As the Obama administration saw the reactions from other ally states towards its ambiguous and “wait and see” foreign policy plan, President Obama attempted to defer the case to the Congress and avoid responsibility for two reasons. Primarily, this move was intended to throw blame on Congress in case of another catastrophic event occurring in Syria and in the region. Second, by deferring the case to Congress, President Obama could project the picture that he is not taking unilateral military action, but rather seeking congressional authorization as a fundamental part of the democratic system. As a result, President Obama will seek credit for himself in both these scenarios, being a political winner in any case.
Finally, the indeterminate and indecisive foreign policies of the Obama administration have fundamentally contributed to emboldening the Shiite coalition of the Islamic Republic of Iran, Hezbollah, and the Assad regime. As President Obama keeps issuing red lines and changing his rhetoric, the Islamic Republic of Iran, Hezbollah, and Assad’s regime have received a clear and formidable message about the Obama administration’s weak position. This has also contributed to damaging America’s global image and diplomatic prestige.
These countries and non-state actors— supported by Moscow and Beijing— have been empowered to the extent that their lawmakers and leaders are explicitly undermining the U.S., threatening it and its ally Israel.
For example, according to Hussein Sheikholeslam, the director general of the Iranian parliament’s International Affairs bureau and a senior Iranian lawmaker, the United States would not dare attack Syria, but if it does, “the Zionist regime will be the first victim.” On Monday, Sheikholeslam was quoted on Iran’s state-run Fars News Agency saying: “No military attack will be waged against Syria… Yet, if such an incident takes place, which is impossible, the Zionist regime will be the first victim of a military attack on Syria.” Contrastingly, Mohammad Reza Naqdi, the commander of the Republican Guards’ elite Basij paramilitary force, shrugged off any potential Western military response, stating that “[the Americans] are incapable of starting a new war in the region, because of their lacking economic capabilities and their lack of morale.”

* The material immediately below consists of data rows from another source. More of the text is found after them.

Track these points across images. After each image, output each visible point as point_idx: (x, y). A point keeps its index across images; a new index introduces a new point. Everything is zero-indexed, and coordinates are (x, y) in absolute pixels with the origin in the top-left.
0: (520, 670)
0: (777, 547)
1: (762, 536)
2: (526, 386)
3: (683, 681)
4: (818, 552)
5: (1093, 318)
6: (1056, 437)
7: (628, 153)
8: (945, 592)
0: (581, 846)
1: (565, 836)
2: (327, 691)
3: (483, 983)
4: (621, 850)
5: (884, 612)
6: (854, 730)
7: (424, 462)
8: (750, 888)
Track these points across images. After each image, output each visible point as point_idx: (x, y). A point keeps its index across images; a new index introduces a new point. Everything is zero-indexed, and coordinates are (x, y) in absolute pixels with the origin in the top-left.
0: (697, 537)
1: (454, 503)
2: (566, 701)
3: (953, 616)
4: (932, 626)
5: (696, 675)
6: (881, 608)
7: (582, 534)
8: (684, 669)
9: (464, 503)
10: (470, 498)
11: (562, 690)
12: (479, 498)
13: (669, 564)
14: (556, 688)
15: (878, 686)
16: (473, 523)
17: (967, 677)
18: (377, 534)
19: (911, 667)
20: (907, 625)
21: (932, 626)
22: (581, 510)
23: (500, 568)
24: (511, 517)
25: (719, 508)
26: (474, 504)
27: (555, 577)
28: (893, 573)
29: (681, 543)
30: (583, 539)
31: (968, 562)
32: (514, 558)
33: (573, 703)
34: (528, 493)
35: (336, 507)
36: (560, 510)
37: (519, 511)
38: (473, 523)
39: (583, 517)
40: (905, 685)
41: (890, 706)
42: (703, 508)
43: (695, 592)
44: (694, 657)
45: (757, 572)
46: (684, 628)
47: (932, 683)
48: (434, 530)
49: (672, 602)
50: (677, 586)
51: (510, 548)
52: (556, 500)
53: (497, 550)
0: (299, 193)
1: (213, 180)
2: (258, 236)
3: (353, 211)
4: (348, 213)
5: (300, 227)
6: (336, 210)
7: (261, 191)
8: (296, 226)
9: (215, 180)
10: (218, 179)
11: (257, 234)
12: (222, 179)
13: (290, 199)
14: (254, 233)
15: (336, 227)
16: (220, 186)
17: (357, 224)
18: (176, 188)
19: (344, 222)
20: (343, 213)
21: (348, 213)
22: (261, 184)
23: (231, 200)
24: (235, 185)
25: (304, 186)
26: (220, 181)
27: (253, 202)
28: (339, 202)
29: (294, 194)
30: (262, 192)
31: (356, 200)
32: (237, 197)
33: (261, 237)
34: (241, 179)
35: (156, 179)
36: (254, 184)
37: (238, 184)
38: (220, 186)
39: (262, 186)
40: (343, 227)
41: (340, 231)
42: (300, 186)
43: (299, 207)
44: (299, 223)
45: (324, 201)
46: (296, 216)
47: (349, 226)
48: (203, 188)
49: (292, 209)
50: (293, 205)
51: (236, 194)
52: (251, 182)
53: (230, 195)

More fundamentally, Iranian Deputy Minister of Foreign Affairs Abbas Araghchi solidified Iran’s stance under Hassan Rowhani’s presidency by emphasizing that Iran is resolved and determined to defend Syria and Assad’s apparatuses. Araghchi stated in a news conference in Tehran: “We want to strongly warn against any military attack in Syria. There will definitely be perilous consequences for the region,” adding, “these complications and consequences will not be restricted to Syria. It will engulf the whole region.”
Considering international politics, the lack of a clear foreign policy agenda and issuing an ambiguous and vague red line, are more detrimental to national security and global geopolitical status than implementing many other, more real and physical, foreign policy gaffs.